Chris Lisle wasn't in Las Vegas the night of Oct. 1, 2017, but like so many others in Nashville, the touring-industry veteran was devastated by the Route 91 Harvest festival shooting. “I wanted to throw up,” he says about first hearing the news. “I felt like I got shot at.” A 45-year-old lighting and production designer who’s designed stages for headliner Jason Aldean, the fourth-generation Nashvillian had many close friends and colleagues working at the show. After months of listening to what they witnessed, Lisle says, “I feel like I’ve lived it. It crosses my mind every day.”

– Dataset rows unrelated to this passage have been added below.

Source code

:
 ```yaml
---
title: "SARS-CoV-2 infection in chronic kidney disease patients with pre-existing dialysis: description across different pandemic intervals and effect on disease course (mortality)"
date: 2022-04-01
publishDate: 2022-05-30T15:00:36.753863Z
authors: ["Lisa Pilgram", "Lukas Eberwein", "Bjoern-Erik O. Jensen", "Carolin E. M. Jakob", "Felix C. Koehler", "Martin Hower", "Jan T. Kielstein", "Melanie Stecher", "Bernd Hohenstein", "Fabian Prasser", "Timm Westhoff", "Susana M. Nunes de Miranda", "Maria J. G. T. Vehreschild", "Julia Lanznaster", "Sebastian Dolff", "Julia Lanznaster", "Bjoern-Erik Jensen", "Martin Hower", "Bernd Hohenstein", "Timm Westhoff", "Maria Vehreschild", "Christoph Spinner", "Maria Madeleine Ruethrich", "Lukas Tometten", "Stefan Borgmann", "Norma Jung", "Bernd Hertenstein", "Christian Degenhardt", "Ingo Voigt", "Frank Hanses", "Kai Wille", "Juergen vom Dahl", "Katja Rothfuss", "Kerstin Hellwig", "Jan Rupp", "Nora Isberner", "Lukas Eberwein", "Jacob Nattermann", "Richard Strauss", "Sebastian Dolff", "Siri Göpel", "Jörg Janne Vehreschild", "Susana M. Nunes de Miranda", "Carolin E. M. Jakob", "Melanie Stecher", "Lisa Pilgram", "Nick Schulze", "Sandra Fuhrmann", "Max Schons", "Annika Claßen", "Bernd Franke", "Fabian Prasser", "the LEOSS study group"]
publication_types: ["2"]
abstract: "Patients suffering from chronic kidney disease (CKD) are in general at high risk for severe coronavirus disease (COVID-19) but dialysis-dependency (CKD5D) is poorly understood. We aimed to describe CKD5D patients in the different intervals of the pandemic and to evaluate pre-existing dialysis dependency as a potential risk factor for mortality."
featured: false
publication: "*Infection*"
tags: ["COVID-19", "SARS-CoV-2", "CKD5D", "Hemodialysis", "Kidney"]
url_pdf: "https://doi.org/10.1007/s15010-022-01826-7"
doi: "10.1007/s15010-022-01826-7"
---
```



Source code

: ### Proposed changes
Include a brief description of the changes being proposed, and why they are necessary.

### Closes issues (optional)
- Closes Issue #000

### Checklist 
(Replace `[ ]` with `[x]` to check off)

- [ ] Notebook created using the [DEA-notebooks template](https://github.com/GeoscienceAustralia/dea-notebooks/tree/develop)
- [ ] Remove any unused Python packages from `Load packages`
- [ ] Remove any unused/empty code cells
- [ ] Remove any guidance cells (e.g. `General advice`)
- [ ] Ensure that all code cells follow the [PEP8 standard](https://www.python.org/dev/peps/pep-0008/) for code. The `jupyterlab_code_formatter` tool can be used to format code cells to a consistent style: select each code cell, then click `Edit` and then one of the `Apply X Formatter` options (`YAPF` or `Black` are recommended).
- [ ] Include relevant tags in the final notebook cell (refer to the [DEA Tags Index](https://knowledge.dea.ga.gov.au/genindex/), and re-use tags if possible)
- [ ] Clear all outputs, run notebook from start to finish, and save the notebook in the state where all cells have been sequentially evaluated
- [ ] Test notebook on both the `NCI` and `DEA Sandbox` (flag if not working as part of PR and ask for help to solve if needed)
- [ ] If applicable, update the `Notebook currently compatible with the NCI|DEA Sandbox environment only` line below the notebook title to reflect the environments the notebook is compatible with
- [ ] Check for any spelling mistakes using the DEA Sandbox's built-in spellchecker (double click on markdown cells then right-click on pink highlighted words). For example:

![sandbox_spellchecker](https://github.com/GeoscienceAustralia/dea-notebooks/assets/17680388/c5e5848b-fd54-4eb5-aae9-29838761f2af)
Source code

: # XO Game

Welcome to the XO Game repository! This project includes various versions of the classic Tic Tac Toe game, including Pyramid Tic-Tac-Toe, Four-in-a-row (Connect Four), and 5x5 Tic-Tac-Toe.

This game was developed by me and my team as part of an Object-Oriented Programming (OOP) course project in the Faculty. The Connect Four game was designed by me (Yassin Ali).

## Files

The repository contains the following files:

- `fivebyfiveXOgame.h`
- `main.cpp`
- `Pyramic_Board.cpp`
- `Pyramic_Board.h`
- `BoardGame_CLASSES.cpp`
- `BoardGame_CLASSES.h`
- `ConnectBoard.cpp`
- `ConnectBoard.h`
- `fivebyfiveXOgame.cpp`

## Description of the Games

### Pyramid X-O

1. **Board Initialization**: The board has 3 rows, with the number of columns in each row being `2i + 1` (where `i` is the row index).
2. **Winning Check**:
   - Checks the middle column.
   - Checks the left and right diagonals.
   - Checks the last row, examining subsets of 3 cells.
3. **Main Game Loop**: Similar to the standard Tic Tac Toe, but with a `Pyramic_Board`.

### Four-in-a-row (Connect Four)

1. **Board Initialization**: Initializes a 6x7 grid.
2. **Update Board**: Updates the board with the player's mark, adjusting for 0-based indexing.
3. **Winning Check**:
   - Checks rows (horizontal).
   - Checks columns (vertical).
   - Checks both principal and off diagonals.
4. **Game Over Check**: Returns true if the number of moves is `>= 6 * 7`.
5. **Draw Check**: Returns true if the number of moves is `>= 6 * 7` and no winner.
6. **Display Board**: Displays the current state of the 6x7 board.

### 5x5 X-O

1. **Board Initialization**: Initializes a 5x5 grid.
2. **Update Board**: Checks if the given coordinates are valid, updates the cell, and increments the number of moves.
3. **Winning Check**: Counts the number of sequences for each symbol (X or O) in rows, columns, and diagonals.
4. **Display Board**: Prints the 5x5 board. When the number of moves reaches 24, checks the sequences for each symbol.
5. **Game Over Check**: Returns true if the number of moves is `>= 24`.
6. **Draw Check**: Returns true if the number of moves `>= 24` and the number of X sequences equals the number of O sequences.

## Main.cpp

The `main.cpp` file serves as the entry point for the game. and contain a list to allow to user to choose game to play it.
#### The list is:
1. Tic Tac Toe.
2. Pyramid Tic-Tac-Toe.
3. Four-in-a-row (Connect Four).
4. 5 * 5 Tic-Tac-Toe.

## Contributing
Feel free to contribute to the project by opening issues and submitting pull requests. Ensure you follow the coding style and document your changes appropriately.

The Nevada attack took place 1,800 miles and six states west, but the tragedy was deeply personal to Nashville. Launched in 2014 as Vegas’ first country music festival, Route 91 Harvest was a Sin City showcase of Music City’s top artists, co-founded and shepherded by Live Nation’s Nashville-based president of country touring, Brian O’Connell. The evening of the shooting, the closing main-stage performers -- Aldean, Jake Owen, Big & Rich -- were acts who, along with many of their band and crew members, hailed from Nashville. Sonny Melton, a 29-year-old concertgoer who died shielding his wife Heather, was Tennessee’s sole fatality, but reports put at least 150 others from the state on the ground during the bloodshed.

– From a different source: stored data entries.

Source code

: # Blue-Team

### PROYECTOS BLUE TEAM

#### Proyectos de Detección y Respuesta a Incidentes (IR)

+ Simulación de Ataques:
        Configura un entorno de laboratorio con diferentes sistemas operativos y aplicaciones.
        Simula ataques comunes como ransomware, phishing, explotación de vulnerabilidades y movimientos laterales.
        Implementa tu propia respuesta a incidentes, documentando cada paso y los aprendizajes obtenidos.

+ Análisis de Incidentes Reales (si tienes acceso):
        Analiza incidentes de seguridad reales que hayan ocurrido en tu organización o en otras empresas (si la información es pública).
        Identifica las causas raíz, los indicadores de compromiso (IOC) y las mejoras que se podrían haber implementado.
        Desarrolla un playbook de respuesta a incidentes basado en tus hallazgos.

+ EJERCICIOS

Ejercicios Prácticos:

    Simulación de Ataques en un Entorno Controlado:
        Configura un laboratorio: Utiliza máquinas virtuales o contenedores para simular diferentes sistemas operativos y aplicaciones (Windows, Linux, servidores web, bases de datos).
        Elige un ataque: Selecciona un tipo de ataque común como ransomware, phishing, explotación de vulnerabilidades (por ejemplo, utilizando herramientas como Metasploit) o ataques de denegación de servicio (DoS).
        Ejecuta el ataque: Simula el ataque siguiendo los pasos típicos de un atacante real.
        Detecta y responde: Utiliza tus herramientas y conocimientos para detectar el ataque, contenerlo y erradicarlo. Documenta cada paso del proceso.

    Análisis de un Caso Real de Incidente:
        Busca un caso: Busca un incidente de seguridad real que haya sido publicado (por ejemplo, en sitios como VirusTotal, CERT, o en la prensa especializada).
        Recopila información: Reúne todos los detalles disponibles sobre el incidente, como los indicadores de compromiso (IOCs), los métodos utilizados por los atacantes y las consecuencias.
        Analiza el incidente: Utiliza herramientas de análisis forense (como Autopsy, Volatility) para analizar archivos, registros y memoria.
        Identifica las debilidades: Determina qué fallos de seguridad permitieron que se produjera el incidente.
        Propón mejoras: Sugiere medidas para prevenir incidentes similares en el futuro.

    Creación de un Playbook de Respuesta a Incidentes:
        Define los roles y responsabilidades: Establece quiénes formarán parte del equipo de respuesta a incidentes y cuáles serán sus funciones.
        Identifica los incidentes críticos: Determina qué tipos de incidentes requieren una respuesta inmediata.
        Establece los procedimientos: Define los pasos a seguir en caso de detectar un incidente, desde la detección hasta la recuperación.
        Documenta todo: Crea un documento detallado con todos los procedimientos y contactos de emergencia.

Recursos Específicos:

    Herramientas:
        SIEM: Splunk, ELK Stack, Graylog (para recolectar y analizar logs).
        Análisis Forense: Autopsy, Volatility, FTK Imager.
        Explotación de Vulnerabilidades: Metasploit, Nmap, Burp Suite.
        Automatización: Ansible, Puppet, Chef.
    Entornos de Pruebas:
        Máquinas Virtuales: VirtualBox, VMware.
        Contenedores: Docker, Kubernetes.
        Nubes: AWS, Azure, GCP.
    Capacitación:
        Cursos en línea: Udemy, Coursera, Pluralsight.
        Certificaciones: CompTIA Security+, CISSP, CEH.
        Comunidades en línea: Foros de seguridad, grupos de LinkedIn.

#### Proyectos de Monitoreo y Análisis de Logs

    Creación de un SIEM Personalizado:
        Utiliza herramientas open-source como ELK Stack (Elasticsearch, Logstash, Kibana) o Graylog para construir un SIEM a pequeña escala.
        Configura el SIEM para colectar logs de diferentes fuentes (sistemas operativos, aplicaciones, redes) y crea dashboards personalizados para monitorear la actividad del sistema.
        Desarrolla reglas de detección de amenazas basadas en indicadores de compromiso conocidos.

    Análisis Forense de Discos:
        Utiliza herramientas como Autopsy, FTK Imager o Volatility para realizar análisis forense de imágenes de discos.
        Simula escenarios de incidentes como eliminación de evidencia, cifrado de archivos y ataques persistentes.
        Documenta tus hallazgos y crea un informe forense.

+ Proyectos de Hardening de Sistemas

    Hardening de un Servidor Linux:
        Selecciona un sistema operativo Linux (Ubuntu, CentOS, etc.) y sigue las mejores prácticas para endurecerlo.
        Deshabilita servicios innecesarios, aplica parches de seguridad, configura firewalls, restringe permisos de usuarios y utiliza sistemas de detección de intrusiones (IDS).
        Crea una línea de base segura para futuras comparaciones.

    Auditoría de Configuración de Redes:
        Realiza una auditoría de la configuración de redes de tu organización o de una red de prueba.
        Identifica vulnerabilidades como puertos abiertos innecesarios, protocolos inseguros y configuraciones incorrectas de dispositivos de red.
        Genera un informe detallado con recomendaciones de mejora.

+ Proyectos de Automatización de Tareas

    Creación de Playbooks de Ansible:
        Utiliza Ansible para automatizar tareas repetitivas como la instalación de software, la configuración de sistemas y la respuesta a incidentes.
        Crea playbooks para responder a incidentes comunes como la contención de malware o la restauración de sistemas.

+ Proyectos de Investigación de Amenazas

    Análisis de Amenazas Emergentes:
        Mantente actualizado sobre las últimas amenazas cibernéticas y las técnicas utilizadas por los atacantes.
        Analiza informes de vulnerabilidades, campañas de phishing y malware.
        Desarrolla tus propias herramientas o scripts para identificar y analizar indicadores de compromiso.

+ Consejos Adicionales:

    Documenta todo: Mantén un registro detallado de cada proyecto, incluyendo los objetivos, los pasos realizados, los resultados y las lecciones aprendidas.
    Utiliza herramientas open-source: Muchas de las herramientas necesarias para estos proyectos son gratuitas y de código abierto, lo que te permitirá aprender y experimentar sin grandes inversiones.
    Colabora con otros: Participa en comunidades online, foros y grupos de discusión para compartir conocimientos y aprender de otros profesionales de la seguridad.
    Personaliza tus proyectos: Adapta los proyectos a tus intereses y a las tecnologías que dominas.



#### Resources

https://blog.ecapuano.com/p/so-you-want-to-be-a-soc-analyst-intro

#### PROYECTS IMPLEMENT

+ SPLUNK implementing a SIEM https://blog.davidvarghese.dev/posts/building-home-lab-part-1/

“People outside our world underestimate how tight our community is, but when something happens to a few of us, it happens to all of us,” says Miles Adcox, CEO/owner of Tennessee-based therapeutic retreat center Onsite and a member of the Country Music Association and the Academy of Country Music. In Route 91’s immediate aftermath, Adcox says he and his network of trauma experts debriefed hundreds over the phone or in person shaken by the mass shooting, including many artists, managers and crew members who weren’t in Vegas. “Trauma has a ripple effect, and it rocked our community pretty hard.”